Season high 2003: 201825

These numbers include significant numbers of Bald Eagles and Peregrine
Falcons. These raptor species and many other non-raptors are on the
MN DNR's list of Species of Greatest Conservation Need

Many of these birds are SGCN and help make the North
Shore one of the most concentrated passerine (songbird) migrations in the
interior U.S.

Nonraptors totals from HRBO:
2008: 160,000+ (I don't have individual numbers)
2009: 126404 (including 4632 Rusty Blackbirds, ~19,000 warblers,
~23,000 robins)
These numbers are from Karl Bardon, HRBO counter.

Common Nighthawk count (2009): 13,000+ in 3 days


I've heard arguments that birds have great eyesight, this is true, especially of the raptors. BUT, when you design the tower to blend in with the landscape, add rain, or fog, or very low clouds at night (which is actually when most songbirds migrate to avoid being eaten by the raptors who migrate in daylight) you will likely have birds hitting this tower because they had no chance of seeing it. Birds are not stupid because they hit the tower. Put a cement barrier in the middle of any freeway, make it blend in, and see if people can avoid it on a dark night, with fog and rain. Are they stupid, or was it stupid to put it THERE?

This is the description of this specific area from the Minnesota DNR website:

“This is one of the most important and visible migratory corridors for songbirds and raptors in the entire Midwest as birds pass along the North Shore and over Hawk Ridge every fall.”

Speaking up was just the beginning. I didn’t really think that one email to the City Council and one letter to the local newspaper would lead to months of working on this issue. I am learning the ins and outs of cell tower siting, learning a lot more about the North Shore migration, and learning how to communicate my position so that others might be persuaded. I’m hoping that it doesn’t all end with a “Wall of Shame” website where I post pictures of the dead birds alongside pictures of the bureaucrats who didn’t listen.

2 comments:

Tony Ramone said...

Kelly, I believe your cause is a worthy one and I wish you luck.

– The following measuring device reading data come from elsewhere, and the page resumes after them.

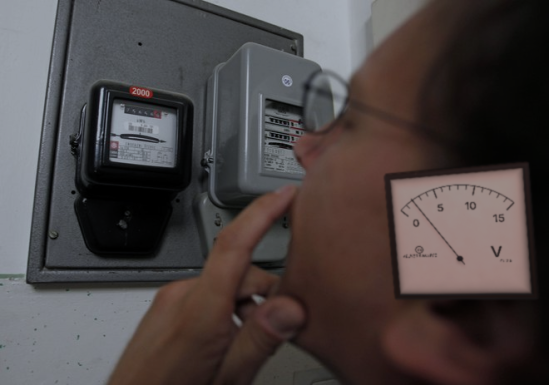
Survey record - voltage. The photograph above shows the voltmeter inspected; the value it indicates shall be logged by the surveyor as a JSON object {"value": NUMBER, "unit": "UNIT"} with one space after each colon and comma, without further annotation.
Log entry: {"value": 2, "unit": "V"}
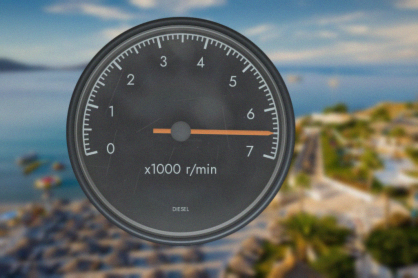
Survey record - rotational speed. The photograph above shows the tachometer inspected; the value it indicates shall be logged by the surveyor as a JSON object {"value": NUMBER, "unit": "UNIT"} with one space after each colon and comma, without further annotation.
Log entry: {"value": 6500, "unit": "rpm"}
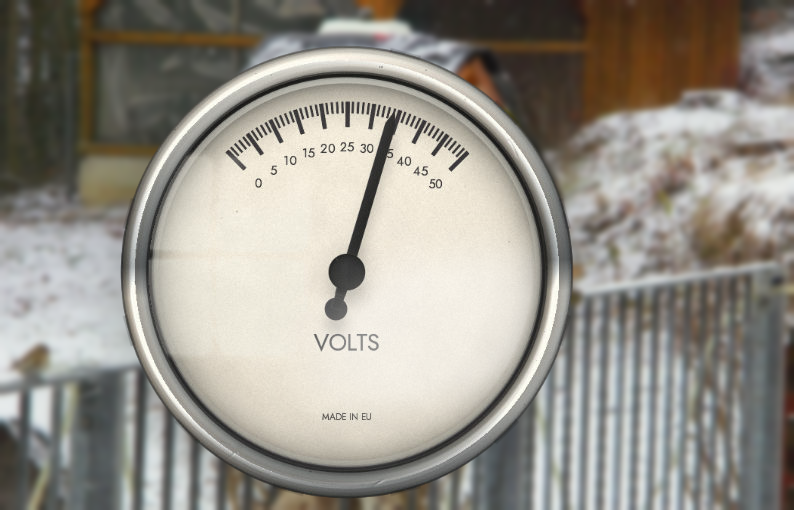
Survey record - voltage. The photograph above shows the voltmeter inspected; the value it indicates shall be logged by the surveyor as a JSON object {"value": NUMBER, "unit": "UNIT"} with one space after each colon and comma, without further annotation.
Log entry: {"value": 34, "unit": "V"}
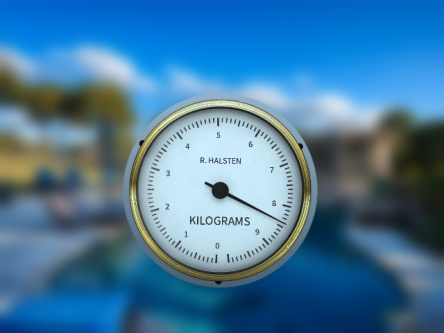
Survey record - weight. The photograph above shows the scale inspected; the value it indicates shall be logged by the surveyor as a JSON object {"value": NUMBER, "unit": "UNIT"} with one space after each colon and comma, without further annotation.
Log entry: {"value": 8.4, "unit": "kg"}
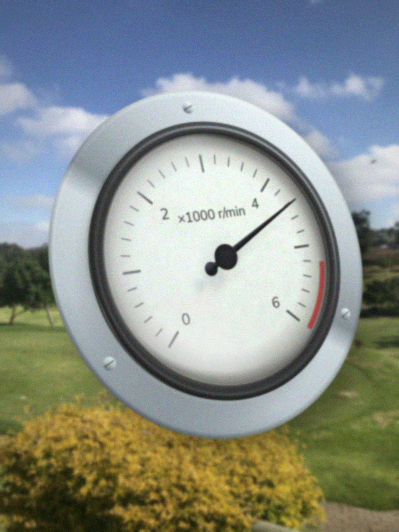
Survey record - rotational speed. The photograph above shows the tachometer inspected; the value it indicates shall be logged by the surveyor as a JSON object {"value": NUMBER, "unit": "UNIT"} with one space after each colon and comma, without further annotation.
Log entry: {"value": 4400, "unit": "rpm"}
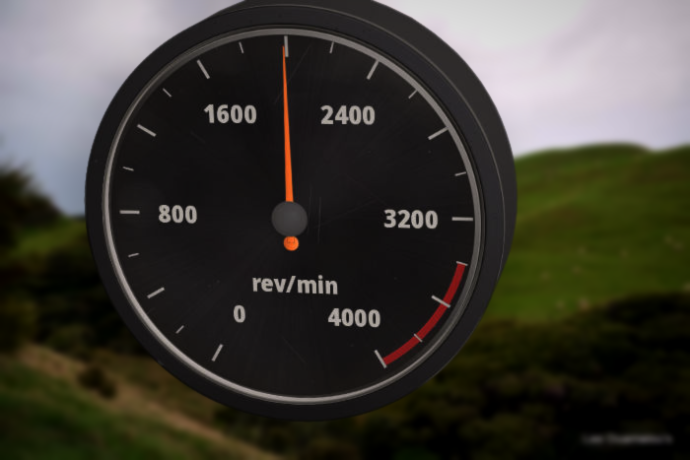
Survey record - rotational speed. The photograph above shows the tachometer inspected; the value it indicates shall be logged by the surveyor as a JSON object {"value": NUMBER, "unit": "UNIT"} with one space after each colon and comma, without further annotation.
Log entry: {"value": 2000, "unit": "rpm"}
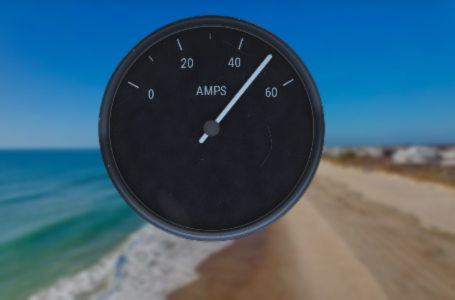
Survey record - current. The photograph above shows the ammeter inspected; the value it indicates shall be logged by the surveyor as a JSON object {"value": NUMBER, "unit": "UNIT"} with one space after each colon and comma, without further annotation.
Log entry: {"value": 50, "unit": "A"}
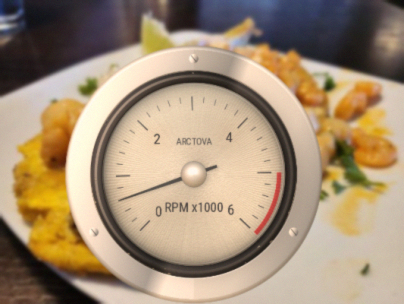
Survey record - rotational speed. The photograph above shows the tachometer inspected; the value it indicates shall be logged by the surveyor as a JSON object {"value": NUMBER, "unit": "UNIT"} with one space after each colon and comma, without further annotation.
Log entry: {"value": 600, "unit": "rpm"}
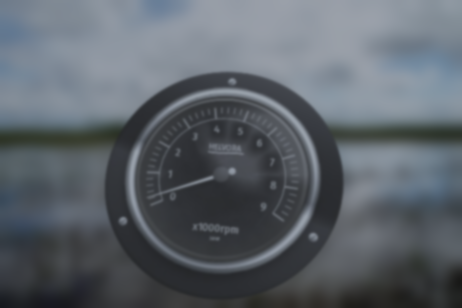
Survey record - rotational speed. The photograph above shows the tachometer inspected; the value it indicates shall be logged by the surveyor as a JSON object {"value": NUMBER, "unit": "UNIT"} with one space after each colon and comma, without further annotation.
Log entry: {"value": 200, "unit": "rpm"}
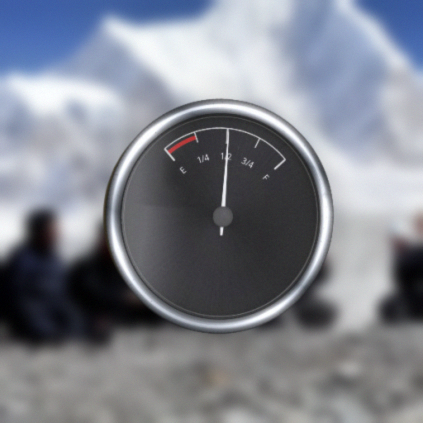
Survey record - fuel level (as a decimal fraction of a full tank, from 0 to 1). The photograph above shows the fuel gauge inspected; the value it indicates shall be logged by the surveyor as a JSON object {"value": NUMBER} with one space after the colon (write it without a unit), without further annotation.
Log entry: {"value": 0.5}
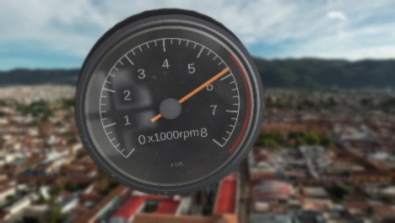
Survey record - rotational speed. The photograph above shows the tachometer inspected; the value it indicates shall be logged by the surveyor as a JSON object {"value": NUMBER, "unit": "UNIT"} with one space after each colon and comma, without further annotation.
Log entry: {"value": 5800, "unit": "rpm"}
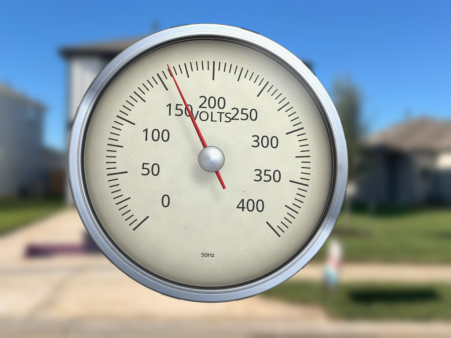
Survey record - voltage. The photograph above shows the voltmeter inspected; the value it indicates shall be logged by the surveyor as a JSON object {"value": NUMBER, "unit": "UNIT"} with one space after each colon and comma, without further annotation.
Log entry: {"value": 160, "unit": "V"}
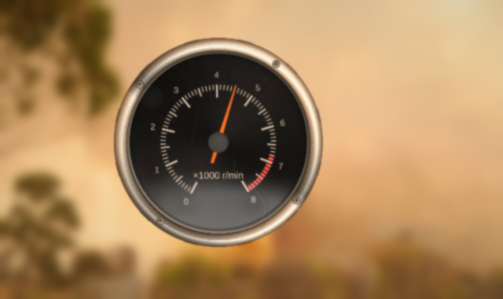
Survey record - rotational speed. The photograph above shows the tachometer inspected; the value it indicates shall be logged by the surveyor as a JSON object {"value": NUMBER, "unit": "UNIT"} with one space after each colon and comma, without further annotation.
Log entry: {"value": 4500, "unit": "rpm"}
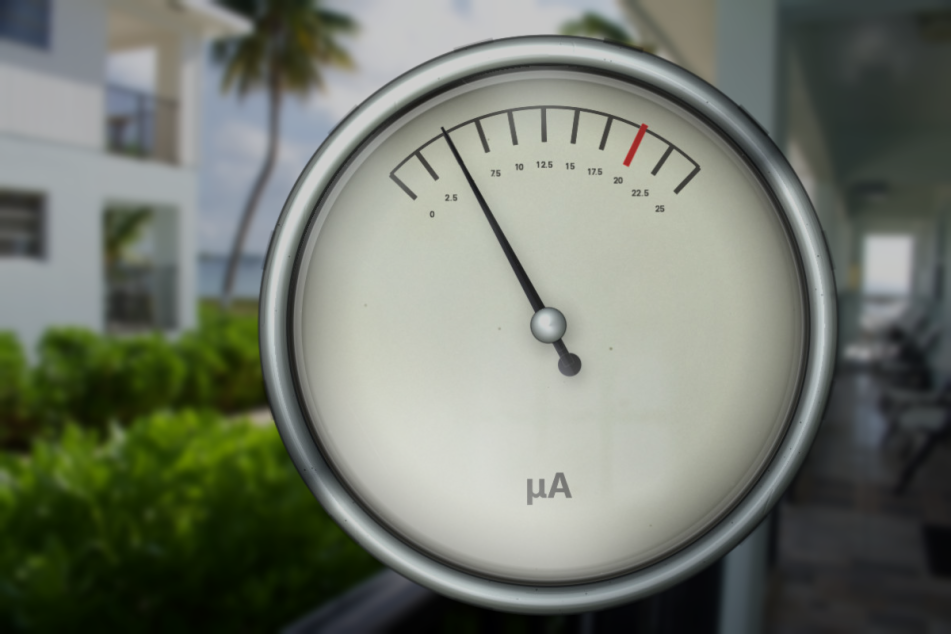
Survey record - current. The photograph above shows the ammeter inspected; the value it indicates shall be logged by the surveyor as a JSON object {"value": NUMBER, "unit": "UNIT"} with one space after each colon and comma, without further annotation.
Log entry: {"value": 5, "unit": "µA"}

There are a lot of birders in the area. I don't know if they are organized, but if they are -- do they know about this tower? I took a quick look at John Lundy's The Wannabe Birder blog and I didn't see anything about the tower there. Has Lundy taken a stand on this issue?

Kelly Boed said...

Hi Tony,

I did contact the local Audubon Society a few times with NO response. I also contacted Hawk Ridge, and some birders I know from there. I contacted Laura Erickson, who is a very prominent local birder, she helped me with very good advice on people to contact for information. I had two wonderful people call me after my editorial went into the paper. Both of those people volunteered to do the legwork of contacting local birders. I know that many of them contacted the Council..to no avail as yet. I have no idea if John Lundy has taken note of the issue. I've been busy trying to engage the decision makers (Fish and Wildlife, DNR, AT&T, City of Duluth.) I've actually gotten good coverage from DNT on the story, so if someone in the bird community reads the paper (or works for it) you'd think they'd be aware. Maybe I should contact him with a link to my blog so he can read up on it!